Polak's life was filled with exuberance and passion--especially for cars, and in particular cars that went fast.
He collected cars. He drove cars. He sold cars. And he raced cars.
He was injured March 11 when he lost control while driving a 1997 Porsche 911 Turbo S on a German autobahn.
"It was a car capable of driving at great speeds and Vasek was capable of driving it at great speeds," Myers said. "He drove with a passion, just as he did everything in life."
Born in Prague in 1914, wounded while fighting Nazis in 1945, Polak fled his native land in 1948, walking to what was then West Germany. There he landed a job as a U.S. Army motor pool mechanic.
A brilliant mechanic, he moved to the United States in 1951, opening a repair shop in New York. In 1958, he moved to Hermosa Beach. Soon after, he opened his Porsche dealership there.
His base stayed in Hermosa Beach as his business grew to include Subaru, Saab, BMW, Audi and Volkswagen dealerships. "For years and years, Hermosa Beach has been synonymous with Vasek Polak," City Councilman John Bowler said Friday.

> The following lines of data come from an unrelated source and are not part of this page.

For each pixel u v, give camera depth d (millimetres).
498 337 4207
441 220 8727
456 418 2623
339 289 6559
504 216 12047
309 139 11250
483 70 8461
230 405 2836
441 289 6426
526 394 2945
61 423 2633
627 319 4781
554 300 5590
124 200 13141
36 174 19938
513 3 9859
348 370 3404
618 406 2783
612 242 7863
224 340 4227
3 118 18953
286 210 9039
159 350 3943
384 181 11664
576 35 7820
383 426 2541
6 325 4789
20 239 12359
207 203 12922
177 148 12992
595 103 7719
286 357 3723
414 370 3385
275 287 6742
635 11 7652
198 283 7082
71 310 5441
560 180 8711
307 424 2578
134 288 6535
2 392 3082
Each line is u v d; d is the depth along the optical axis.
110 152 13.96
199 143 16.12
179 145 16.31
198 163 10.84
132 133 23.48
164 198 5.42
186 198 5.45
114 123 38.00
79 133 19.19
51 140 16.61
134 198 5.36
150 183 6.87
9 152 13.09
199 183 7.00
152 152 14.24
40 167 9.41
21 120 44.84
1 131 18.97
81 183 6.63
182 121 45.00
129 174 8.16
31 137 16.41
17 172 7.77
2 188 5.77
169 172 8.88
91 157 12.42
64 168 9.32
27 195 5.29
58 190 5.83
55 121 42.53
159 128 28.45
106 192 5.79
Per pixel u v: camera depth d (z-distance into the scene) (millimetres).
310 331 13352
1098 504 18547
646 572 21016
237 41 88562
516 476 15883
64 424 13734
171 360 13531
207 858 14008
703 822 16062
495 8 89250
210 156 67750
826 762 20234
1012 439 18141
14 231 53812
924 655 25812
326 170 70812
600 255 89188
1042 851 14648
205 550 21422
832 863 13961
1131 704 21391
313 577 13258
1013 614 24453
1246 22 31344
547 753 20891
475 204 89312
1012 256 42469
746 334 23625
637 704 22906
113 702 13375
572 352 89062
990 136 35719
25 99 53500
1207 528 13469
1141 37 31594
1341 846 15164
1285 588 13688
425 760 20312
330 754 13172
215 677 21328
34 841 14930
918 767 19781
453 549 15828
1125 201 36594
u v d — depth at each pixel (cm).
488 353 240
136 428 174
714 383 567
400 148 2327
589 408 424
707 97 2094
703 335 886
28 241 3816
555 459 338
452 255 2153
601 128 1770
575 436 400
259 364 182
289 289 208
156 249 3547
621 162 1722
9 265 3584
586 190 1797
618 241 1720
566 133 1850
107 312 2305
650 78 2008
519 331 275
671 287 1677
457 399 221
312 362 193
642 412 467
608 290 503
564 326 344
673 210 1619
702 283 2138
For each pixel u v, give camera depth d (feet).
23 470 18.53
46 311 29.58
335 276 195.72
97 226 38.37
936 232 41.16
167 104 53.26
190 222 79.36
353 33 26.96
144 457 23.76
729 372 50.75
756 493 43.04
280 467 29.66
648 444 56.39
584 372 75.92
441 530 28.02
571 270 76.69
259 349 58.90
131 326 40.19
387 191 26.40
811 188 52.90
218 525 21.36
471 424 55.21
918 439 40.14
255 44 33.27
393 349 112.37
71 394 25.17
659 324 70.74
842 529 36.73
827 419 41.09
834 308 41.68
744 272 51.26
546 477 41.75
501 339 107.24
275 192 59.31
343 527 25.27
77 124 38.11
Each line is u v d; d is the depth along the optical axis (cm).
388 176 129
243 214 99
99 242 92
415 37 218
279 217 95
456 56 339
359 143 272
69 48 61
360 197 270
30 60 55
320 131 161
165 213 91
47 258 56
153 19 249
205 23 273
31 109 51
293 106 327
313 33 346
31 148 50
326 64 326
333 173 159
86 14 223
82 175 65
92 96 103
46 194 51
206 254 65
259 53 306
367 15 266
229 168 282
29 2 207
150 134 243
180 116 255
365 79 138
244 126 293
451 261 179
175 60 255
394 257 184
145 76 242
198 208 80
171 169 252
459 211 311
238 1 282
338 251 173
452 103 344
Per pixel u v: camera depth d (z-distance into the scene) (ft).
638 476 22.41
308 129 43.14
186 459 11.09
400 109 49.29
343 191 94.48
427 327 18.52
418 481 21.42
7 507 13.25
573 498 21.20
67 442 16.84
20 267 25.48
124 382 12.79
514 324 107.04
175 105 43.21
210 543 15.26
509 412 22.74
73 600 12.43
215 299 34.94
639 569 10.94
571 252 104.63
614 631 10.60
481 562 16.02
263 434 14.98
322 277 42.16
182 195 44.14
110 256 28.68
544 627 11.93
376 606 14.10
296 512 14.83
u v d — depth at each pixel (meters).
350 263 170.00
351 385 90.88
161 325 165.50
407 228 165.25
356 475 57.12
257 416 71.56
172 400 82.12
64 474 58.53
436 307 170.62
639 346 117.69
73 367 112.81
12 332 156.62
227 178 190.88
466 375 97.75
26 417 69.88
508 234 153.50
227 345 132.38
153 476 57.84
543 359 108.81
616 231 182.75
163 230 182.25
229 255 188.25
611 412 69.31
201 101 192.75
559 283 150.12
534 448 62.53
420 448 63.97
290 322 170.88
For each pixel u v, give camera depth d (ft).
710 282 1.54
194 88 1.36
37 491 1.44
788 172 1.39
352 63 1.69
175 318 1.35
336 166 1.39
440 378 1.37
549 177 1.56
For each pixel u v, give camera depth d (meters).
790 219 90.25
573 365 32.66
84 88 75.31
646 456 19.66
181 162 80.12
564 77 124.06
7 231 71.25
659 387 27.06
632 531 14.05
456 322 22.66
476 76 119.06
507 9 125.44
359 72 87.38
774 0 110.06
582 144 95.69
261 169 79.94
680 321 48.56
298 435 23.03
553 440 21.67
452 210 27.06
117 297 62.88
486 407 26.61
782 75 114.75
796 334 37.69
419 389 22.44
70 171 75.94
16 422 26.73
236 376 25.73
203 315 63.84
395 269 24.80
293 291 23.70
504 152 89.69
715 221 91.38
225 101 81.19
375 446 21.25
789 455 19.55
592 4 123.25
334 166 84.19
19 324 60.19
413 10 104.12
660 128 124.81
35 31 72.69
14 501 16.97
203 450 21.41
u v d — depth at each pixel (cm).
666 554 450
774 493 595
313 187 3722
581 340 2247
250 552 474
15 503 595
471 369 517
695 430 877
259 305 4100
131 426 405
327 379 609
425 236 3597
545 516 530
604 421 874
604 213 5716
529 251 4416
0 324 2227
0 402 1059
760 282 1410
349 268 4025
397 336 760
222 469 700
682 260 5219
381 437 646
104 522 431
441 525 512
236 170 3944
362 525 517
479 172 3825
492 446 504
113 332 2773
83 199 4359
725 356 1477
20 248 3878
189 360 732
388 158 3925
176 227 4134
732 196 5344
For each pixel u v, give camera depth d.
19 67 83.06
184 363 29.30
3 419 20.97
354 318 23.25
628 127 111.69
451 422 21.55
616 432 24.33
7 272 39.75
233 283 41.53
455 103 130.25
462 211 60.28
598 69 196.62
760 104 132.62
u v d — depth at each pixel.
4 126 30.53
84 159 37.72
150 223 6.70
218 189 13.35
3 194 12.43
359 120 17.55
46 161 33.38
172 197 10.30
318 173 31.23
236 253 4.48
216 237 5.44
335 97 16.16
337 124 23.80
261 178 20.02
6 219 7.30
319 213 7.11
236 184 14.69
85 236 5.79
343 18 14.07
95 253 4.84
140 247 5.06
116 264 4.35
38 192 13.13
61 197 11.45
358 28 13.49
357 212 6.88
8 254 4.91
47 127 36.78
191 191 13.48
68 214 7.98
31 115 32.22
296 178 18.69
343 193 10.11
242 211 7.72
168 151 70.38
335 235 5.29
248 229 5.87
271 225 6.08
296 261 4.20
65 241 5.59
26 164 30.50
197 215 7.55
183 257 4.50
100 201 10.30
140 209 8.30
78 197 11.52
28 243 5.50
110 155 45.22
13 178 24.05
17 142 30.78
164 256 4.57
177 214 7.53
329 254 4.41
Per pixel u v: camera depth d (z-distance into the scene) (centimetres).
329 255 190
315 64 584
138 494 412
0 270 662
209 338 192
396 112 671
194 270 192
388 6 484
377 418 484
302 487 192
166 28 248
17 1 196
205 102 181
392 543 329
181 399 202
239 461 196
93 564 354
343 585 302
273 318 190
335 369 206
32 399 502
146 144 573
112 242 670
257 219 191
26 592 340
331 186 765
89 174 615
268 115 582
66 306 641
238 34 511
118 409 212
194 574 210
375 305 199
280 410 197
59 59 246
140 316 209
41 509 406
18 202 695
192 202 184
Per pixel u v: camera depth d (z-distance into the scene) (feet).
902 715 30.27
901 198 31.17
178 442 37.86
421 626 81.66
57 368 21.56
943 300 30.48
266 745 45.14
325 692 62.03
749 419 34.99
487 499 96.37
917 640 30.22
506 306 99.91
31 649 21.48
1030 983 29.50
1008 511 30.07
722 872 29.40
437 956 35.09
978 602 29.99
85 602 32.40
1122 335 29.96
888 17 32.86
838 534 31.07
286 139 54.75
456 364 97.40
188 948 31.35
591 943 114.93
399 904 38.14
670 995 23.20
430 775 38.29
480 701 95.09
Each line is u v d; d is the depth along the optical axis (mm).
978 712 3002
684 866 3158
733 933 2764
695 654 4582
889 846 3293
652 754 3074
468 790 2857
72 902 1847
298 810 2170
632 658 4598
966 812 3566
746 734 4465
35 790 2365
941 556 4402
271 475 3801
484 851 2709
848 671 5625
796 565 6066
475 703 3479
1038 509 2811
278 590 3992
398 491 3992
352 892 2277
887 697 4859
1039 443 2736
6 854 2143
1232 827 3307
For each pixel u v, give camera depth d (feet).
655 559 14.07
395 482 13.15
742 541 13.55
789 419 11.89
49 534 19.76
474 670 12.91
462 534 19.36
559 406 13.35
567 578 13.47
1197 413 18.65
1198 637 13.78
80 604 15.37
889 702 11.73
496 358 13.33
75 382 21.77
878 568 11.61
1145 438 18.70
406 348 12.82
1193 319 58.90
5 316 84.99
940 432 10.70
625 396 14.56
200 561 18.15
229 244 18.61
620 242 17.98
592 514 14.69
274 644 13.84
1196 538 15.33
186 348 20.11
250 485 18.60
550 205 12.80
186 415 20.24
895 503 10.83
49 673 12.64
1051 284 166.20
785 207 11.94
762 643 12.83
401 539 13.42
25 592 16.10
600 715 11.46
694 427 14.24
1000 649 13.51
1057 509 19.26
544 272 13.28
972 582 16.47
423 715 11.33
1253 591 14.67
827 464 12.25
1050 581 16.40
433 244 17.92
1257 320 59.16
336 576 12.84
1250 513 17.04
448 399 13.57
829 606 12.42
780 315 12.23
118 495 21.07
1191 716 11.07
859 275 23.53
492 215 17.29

"He was representative of what Hermosa represents, a place where people come to start over and build lives in a new area," Bowler said. "He was probably the best example of that."
In the crash last month, Polak suffered broken bones but no internal injuries. He insisted on returning to doctors at Torrance Memorial, Myers said. Doctors in Germany had cleared him for the flight home.